**The problem**: Return all the lines below, exactly as they read.
/---
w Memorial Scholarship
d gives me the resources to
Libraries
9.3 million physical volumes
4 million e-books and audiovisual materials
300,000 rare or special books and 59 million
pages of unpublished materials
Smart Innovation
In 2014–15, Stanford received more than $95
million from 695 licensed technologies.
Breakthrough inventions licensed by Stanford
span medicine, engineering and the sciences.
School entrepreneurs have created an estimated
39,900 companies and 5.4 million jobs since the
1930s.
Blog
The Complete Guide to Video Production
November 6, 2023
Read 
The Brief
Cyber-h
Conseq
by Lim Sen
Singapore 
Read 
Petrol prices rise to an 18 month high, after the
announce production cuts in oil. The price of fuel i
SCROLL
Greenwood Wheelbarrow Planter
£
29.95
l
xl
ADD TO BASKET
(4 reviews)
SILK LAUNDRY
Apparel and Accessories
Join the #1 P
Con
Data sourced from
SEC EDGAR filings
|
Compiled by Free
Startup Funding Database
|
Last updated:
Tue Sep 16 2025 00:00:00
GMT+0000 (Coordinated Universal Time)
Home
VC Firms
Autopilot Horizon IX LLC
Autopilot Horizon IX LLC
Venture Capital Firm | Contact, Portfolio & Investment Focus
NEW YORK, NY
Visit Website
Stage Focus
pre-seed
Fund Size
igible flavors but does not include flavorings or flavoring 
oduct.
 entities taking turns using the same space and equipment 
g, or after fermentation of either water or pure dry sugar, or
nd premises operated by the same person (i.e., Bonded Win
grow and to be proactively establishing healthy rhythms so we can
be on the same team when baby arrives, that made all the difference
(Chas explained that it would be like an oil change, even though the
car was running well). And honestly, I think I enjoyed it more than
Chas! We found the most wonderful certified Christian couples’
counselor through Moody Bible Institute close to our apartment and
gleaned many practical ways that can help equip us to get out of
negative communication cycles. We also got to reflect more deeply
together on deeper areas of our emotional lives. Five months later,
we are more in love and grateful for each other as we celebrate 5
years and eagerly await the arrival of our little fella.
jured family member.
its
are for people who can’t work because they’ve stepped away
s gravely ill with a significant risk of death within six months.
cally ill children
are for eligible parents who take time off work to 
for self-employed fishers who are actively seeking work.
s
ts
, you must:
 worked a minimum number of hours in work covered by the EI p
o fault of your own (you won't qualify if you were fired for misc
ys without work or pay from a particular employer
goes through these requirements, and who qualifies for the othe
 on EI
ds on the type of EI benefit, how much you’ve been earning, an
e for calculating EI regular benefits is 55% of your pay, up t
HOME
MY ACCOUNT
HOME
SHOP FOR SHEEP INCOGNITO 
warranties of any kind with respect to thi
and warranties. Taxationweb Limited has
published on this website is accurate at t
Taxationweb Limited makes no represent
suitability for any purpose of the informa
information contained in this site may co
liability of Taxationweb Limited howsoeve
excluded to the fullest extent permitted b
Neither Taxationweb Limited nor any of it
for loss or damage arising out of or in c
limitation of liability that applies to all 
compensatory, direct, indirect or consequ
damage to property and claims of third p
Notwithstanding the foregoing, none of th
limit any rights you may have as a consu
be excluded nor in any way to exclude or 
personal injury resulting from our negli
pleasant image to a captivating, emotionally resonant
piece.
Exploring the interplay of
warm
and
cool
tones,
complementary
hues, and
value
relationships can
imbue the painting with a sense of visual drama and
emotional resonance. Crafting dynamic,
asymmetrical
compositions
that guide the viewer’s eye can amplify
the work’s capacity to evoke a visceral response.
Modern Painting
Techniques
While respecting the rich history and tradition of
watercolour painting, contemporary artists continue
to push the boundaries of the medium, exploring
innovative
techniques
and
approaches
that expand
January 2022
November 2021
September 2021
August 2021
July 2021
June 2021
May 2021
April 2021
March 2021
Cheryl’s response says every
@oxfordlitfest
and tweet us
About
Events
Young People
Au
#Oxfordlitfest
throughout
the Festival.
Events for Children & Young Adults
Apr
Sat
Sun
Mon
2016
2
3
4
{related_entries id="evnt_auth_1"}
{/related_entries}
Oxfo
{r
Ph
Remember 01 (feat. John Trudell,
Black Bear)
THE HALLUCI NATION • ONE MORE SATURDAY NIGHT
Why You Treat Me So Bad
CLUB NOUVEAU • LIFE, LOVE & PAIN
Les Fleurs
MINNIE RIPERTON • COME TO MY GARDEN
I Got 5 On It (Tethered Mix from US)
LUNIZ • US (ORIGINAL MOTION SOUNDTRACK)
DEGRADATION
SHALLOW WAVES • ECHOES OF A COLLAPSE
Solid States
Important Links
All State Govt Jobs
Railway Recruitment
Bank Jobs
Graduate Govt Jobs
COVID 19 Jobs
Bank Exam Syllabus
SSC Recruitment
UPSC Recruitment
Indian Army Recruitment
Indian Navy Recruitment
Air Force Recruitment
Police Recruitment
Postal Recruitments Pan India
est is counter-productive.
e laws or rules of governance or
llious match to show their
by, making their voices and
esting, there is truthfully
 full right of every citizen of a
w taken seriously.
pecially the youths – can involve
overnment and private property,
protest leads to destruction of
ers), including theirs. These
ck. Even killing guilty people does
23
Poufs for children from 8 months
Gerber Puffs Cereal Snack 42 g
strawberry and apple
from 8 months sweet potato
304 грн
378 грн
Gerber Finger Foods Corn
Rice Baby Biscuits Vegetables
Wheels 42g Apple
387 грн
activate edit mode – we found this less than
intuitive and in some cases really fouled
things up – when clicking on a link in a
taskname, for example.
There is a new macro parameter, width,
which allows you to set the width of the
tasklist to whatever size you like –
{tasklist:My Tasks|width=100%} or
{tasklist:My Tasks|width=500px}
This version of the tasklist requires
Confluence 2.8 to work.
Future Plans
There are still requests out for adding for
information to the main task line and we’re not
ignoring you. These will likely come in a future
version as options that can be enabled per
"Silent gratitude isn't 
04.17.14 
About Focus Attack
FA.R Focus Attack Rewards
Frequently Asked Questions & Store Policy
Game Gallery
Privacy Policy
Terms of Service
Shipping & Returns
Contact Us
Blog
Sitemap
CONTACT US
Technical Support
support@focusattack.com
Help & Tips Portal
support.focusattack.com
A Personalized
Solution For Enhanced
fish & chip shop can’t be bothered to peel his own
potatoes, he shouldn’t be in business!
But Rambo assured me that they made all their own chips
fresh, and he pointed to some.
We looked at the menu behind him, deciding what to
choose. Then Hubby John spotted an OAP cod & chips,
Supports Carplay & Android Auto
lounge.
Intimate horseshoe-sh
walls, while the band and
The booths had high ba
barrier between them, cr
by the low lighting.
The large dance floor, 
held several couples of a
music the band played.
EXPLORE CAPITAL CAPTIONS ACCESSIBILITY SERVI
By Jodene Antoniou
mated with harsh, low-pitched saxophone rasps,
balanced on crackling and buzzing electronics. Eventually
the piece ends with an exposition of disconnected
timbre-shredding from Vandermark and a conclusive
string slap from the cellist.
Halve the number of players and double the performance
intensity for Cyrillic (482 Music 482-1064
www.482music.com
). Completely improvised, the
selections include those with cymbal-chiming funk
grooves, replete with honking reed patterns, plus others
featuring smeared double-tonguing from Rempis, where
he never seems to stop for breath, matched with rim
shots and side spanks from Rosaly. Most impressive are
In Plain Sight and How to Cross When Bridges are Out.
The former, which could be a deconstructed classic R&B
\---
**Exercise result**:
w Memorial Scholarship
d gives me the resources to
Libraries
9.3 million physical volumes
4 million e-books and audiovisual materials
300,000 rare or special books and 59 million
pages of unpublished materials
Smart Innovation
In 2014–15, Stanford received more than $95
million from 695 licensed technologies.
Breakthrough inventions licensed by Stanford
span medicine, engineering and the sciences.
School entrepreneurs have created an estimated
39,900 companies and 5.4 million jobs since the
1930s.
Blog
The Complete Guide to Video Production
November 6, 2023
Read 
The Brief
Cyber-h
Conseq
by Lim Sen
Singapore 
Read 
Petrol prices rise to an 18 month high, after the
announce production cuts in oil. The price of fuel i
SCROLL
Greenwood Wheelbarrow Planter
£
29.95
l
xl
ADD TO BASKET
(4 reviews)
SILK LAUNDRY
Apparel and Accessories
Join the #1 P
Con
Data sourced from
SEC EDGAR filings
|
Compiled by Free
Startup Funding Database
|
Last updated:
Tue Sep 16 2025 00:00:00
GMT+0000 (Coordinated Universal Time)
Home
VC Firms
Autopilot Horizon IX LLC
Autopilot Horizon IX LLC
Venture Capital Firm | Contact, Portfolio & Investment Focus
NEW YORK, NY
Visit Website
Stage Focus
pre-seed
Fund Size
igible flavors but does not include flavorings or flavoring 
oduct.
 entities taking turns using the same space and equipment 
g, or after fermentation of either water or pure dry sugar, or
nd premises operated by the same person (i.e., Bonded Win
grow and to be proactively establishing healthy rhythms so we can
be on the same team when baby arrives, that made all the difference
(Chas explained that it would be like an oil change, even though the
car was running well). And honestly, I think I enjoyed it more than
Chas! We found the most wonderful certified Christian couples’
counselor through Moody Bible Institute close to our apartment and
gleaned many practical ways that can help equip us to get out of
negative communication cycles. We also got to reflect more deeply
together on deeper areas of our emotional lives. Five months later,
we are more in love and grateful for each other as we celebrate 5
years and eagerly await the arrival of our little fella.
jured family member.
its
are for people who can’t work because they’ve stepped away
s gravely ill with a significant risk of death within six months.
cally ill children
are for eligible parents who take time off work to 
for self-employed fishers who are actively seeking work.
s
ts
, you must:
 worked a minimum number of hours in work covered by the EI p
o fault of your own (you won't qualify if you were fired for misc
ys without work or pay from a particular employer
goes through these requirements, and who qualifies for the othe
 on EI
ds on the type of EI benefit, how much you’ve been earning, an
e for calculating EI regular benefits is 55% of your pay, up t
HOME
MY ACCOUNT
HOME
SHOP FOR SHEEP INCOGNITO 
warranties of any kind with respect to thi
and warranties. Taxationweb Limited has
published on this website is accurate at t
Taxationweb Limited makes no represent
suitability for any purpose of the informa
information contained in this site may co
liability of Taxationweb Limited howsoeve
excluded to the fullest extent permitted b
Neither Taxationweb Limited nor any of it
for loss or damage arising out of or in c
limitation of liability that applies to all 
compensatory, direct, indirect or consequ
damage to property and claims of third p
Notwithstanding the foregoing, none of th
limit any rights you may have as a consu
be excluded nor in any way to exclude or 
personal injury resulting from our negli
pleasant image to a captivating, emotionally resonant
piece.
Exploring the interplay of
warm
and
cool
tones,
complementary
hues, and
value
relationships can
imbue the painting with a sense of visual drama and
emotional resonance. Crafting dynamic,
asymmetrical
compositions
that guide the viewer’s eye can amplify
the work’s capacity to evoke a visceral response.
Modern Painting
Techniques
While respecting the rich history and tradition of
watercolour painting, contemporary artists continue
to push the boundaries of the medium, exploring
innovative
techniques
and
approaches
that expand
January 2022
November 2021
September 2021
August 2021
July 2021
June 2021
May 2021
April 2021
March 2021
Cheryl’s response says every
@oxfordlitfest
and tweet us
About
Events
Young People
Au
#Oxfordlitfest
throughout
the Festival.
Events for Children & Young Adults
Apr
Sat
Sun
Mon
2016
2
3
4
{related_entries id="evnt_auth_1"}
{/related_entries}
Oxfo
{r
Ph
Remember 01 (feat. John Trudell,
Black Bear)
THE HALLUCI NATION • ONE MORE SATURDAY NIGHT
Why You Treat Me So Bad
CLUB NOUVEAU • LIFE, LOVE & PAIN
Les Fleurs
MINNIE RIPERTON • COME TO MY GARDEN
I Got 5 On It (Tethered Mix from US)
LUNIZ • US (ORIGINAL MOTION SOUNDTRACK)
DEGRADATION
SHALLOW WAVES • ECHOES OF A COLLAPSE
Solid States
Important Links
All State Govt Jobs
Railway Recruitment
Bank Jobs
Graduate Govt Jobs
COVID 19 Jobs
Bank Exam Syllabus
SSC Recruitment
UPSC Recruitment
Indian Army Recruitment
Indian Navy Recruitment
Air Force Recruitment
Police Recruitment
Postal Recruitments Pan India
est is counter-productive.
e laws or rules of governance or
llious match to show their
by, making their voices and
esting, there is truthfully
 full right of every citizen of a
w taken seriously.
pecially the youths – can involve
overnment and private property,
protest leads to destruction of
ers), including theirs. These
ck. Even killing guilty people does
23
Poufs for children from 8 months
Gerber Puffs Cereal Snack 42 g
strawberry and apple
from 8 months sweet potato
304 грн
378 грн
Gerber Finger Foods Corn
Rice Baby Biscuits Vegetables
Wheels 42g Apple
387 грн
activate edit mode – we found this less than
intuitive and in some cases really fouled
things up – when clicking on a link in a
taskname, for example.
There is a new macro parameter, width,
which allows you to set the width of the
tasklist to whatever size you like –
{tasklist:My Tasks|width=100%} or
{tasklist:My Tasks|width=500px}
This version of the tasklist requires
Confluence 2.8 to work.
Future Plans
There are still requests out for adding for
information to the main task line and we’re not
ignoring you. These will likely come in a future
version as options that can be enabled per
"Silent gratitude isn't 
04.17.14 
About Focus Attack
FA.R Focus Attack Rewards
Frequently Asked Questions & Store Policy
Game Gallery
Privacy Policy
Terms of Service
Shipping & Returns
Contact Us
Blog
Sitemap
CONTACT US
Technical Support
support@focusattack.com
Help & Tips Portal
support.focusattack.com
A Personalized
Solution For Enhanced
fish & chip shop can’t be bothered to peel his own
potatoes, he shouldn’t be in business!
But Rambo assured me that they made all their own chips
fresh, and he pointed to some.
We looked at the menu behind him, deciding what to
choose. Then Hubby John spotted an OAP cod & chips,
Supports Carplay & Android Auto
lounge.
Intimate horseshoe-sh
walls, while the band and
The booths had high ba
barrier between them, cr
by the low lighting.
The large dance floor, 
held several couples of a
music the band played.
EXPLORE CAPITAL CAPTIONS ACCESSIBILITY SERVI
By Jodene Antoniou
mated with harsh, low-pitched saxophone rasps,
balanced on crackling and buzzing electronics. Eventually
the piece ends with an exposition of disconnected
timbre-shredding from Vandermark and a conclusive
string slap from the cellist.
Halve the number of players and double the performance
intensity for Cyrillic (482 Music 482-1064
www.482music.com
). Completely improvised, the
selections include those with cymbal-chiming funk
grooves, replete with honking reed patterns, plus others
featuring smeared double-tonguing from Rempis, where
he never seems to stop for breath, matched with rim
shots and side spanks from Rosaly. Most impressive are
In Plain Sight and How to Cross When Bridges are Out.
The former, which could be a deconstructed classic R&B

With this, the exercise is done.